Thursday, September 8, 2011

*REVIEW* Seed by Ania Ahlborn

Okay this is my first book review since Tamworth Grice's Listening to Ian Magick came out, for which I also wrote a review.  This book was suggested to me by my Kindle app on my Android phone.  I had just finished reading some Lovecraft stuff, and I recognized the author name as one of the people I follow and who follows me.  Here goes...

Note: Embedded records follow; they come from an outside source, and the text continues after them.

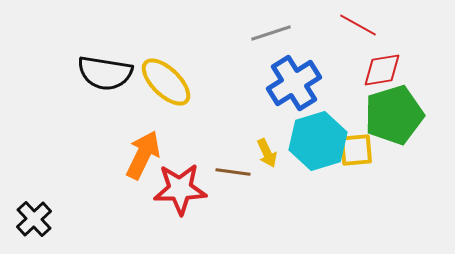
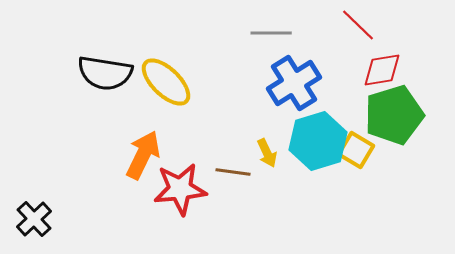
red line: rotated 15 degrees clockwise
gray line: rotated 18 degrees clockwise
yellow square: rotated 36 degrees clockwise
red star: rotated 4 degrees counterclockwise
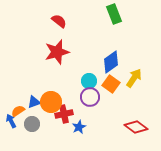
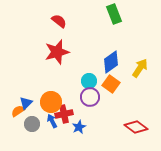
yellow arrow: moved 6 px right, 10 px up
blue triangle: moved 8 px left, 1 px down; rotated 24 degrees counterclockwise
blue arrow: moved 41 px right
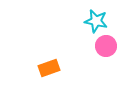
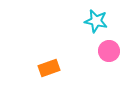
pink circle: moved 3 px right, 5 px down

So I cannot say enough about how creepy this book really is.  It takes you into the world of Jack Winter who seems to be your run of the mill Louisiana resident.  His life is a typical American story - his in-laws don't like him because they feel like he isn't good enough for their daughter who is used to the best in life because she comes from money.  But she marries Jack because she loves who he is.  Things are tough but it's okay, because they havce everything they need, even though things get tight here and there.  The story starts off with Jack bringing the family home from a Chuck E. Cheese type of place because it is his daughter Charlotte's birthday.  She turned six, and the family is on their way home from the celebration.  Jack is driving a beat up old saturn because, like I said, things are tough and he and his wife Aimee are saving for a new one and are almost there. 
Then the headlights go out just as Jack sees something in the road - a pair of black eyes looking back at him.  He flips the car in his instinctual aversion of the car - he jerks the wheel to avoid hitting whatever was in the road.  Everyone is okay but Aimee is beyond upset because she thinks that Jack fell asleep.  However Charlotte (who likes to go by Charlie) wanders off, eventually revealing to her father that she saw something in the woods, and that she saw the pair of eyes right before the car flipped.
I will not get into too much detail but suffice it to say that you find out who the eyes belong to as you go along.  Ania does some flashing back and you learn why Jack loves Charlie more than his other daughter, Abby and maybe even more than he loves his wife.  She tells the story perfectly, giving you just enough information from the past and the present that you begin to more and more be sucked into the story, praying for a happy ending. 
Jack's a good guy, you can relate to him.  Charlie and Abby are good kids, and their dog Nubs is even a likable character.  All in all I would say that this is one of the better books I have read in a long time.  Ania Ahlborn does not pull any punches, nor does she take her foot off the gas once she steps on the accelerator.  She forces you to hang on and enjoy the ride, even if you begin to suspect that you may be headed for a cliff.